Long-COVID is emerging as a hotspot for employment and disability services provider APM as persistent virus after-effects sideline millions of workers around the world.
Disclosing its first results as a listed group along with an inaugural dividend, APM suggested on Monday that long-COVID was one factor behind the growing demand for its services, which have been expanded in recent years into Europe and North America.
Chief executive Michael Anghie said that while the lasting health impacts of the virus were still being understood, “there’s a lot of people that were working pre-pandemic that aren’t working now because of health issues”.
“We are now hearing a lot more talk about the impact of long-COVID on employment; in the US there is four million people out of the workforce with long-COVID, in the UK it’s two million and in Australia it’s perhaps 400,000,” Mr Anghie said.
Federal Treasurer Jim Chalmers said last week the already tight Australian labour market had been “absolutely smashed” by long-COVID, which Treasury estimates cost the economy three million working days in the June half-year alone.
According to its numbers, about 31,000 people called in sick each day in June when monthly long-COVID cases spiked to 100,000, accounting for 12 per cent of all virus-related absenteeism.
APM listed in a blaze of publicity in November after raising a WA record $982 million from new investors.
Its shares have disappointed and are still to recover their $3.55 float price, but the company was able to better its prospectus financial forecasts, despite disruptions from the pandemic.
While APM’s statutory profit came in at $40.7 million, $166.3m in earnings before one-off costs linked to the float exceeded the prospectus forecast by 7 per cent.
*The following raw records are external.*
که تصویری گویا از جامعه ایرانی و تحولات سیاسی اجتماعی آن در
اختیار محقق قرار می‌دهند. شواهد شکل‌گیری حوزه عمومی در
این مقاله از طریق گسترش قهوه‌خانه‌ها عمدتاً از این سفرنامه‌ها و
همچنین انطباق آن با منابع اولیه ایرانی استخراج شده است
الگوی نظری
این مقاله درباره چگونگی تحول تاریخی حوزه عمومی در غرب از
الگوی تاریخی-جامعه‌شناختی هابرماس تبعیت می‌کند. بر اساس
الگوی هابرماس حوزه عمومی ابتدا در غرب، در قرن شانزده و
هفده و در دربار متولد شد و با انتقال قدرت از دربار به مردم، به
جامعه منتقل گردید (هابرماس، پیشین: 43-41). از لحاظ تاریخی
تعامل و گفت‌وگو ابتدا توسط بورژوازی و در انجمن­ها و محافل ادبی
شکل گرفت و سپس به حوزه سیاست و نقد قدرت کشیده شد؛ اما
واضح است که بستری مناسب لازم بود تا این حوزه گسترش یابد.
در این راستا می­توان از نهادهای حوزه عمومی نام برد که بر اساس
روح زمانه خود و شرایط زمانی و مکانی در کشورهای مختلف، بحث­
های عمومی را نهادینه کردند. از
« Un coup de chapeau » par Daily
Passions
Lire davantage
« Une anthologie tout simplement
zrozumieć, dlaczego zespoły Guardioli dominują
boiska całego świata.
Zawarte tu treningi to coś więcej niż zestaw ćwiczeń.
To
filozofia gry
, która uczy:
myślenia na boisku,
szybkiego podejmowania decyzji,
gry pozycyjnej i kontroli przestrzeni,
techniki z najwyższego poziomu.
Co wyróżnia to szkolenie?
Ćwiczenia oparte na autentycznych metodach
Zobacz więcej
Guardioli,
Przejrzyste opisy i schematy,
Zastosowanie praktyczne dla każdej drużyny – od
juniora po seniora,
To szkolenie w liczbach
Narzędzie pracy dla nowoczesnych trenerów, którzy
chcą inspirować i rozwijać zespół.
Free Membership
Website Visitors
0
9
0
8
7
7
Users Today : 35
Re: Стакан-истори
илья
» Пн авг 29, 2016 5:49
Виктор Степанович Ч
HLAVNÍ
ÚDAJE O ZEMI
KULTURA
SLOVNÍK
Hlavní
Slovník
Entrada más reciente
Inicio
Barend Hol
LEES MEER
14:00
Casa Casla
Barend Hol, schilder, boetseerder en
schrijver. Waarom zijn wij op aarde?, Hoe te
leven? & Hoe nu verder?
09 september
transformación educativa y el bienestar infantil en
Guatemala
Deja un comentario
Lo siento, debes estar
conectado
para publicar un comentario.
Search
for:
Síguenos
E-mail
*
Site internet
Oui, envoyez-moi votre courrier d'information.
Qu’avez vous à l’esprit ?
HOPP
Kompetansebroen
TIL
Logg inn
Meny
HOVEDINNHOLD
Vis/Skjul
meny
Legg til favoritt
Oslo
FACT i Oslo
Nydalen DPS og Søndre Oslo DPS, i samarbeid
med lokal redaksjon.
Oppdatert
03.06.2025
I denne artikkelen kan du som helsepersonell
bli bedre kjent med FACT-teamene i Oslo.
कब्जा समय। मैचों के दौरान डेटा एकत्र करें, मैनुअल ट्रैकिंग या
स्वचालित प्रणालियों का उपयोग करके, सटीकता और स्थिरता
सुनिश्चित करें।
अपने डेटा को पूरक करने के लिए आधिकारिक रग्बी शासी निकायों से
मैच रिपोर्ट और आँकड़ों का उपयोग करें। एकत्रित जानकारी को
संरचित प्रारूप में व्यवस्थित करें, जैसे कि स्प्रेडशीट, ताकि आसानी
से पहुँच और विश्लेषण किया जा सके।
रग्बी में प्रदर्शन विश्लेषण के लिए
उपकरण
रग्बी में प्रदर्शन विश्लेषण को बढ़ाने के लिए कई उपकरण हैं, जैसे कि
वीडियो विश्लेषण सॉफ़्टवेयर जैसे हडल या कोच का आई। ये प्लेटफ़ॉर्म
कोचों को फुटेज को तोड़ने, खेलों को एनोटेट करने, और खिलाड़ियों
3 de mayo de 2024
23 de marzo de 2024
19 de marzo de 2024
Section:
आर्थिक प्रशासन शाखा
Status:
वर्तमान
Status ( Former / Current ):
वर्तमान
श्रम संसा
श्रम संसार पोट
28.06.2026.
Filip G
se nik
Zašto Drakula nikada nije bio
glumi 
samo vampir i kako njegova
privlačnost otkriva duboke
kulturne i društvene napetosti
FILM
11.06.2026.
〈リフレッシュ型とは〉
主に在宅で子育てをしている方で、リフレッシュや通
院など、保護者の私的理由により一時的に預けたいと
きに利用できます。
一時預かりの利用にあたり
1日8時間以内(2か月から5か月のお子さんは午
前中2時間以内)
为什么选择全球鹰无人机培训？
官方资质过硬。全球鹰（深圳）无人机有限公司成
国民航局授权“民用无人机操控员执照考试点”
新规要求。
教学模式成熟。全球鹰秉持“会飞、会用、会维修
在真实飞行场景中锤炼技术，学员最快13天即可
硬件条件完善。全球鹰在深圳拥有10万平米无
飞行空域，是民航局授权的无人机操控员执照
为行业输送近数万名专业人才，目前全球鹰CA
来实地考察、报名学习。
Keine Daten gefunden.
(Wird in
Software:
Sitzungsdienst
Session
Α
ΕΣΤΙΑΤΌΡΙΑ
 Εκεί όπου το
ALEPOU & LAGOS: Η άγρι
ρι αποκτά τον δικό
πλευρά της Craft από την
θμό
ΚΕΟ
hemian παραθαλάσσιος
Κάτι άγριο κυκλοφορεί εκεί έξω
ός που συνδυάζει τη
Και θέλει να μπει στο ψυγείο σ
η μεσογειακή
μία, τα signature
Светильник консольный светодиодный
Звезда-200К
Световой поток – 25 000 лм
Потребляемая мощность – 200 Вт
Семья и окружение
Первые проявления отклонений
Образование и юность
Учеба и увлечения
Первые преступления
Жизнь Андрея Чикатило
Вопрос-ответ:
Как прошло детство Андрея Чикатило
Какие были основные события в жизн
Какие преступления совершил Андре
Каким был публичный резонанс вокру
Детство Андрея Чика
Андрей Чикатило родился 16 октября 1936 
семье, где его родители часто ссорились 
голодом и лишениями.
Revenue was in line with expectations at $1.33 billion, up 33 per cent.
Directors declared the company’s first dividend, a 5¢ a share payout.
The biggest beneficiaries include founder and executive chair Megan Wynne and husband Bruce Bellinge, who own a combined 34 per cent stake, and Mr Anghie, with 2.2 per cent.
APM’s is now servicing 1.1 million people in 11 countries, providing allied health, vocational rehabilitation and training, and employment assistance under mainly government contracts.
The year included the launch of its contracts under the Restart job assistance program in Britain, which has added 1000 roles to its UK workforce, as well as winning 13 per cent of Australia’s new Workforce job program contracts, which took effect last month.
Australia remains its biggest market, accounting for about half of group revenue and 60 per cent of profit. However, its European and North American businesses, boosted by acquisitions and new contracts, grew much more strongly over 2021-22.
Mr Anghie said APM continued to seek out expansion opportunities, suggesting that acquisitions would account for about one-third of growth in the medium term.
Its shares lost 4.9¢ to $3.43 in a sharply lower overall market to revalue the group at $3.2b.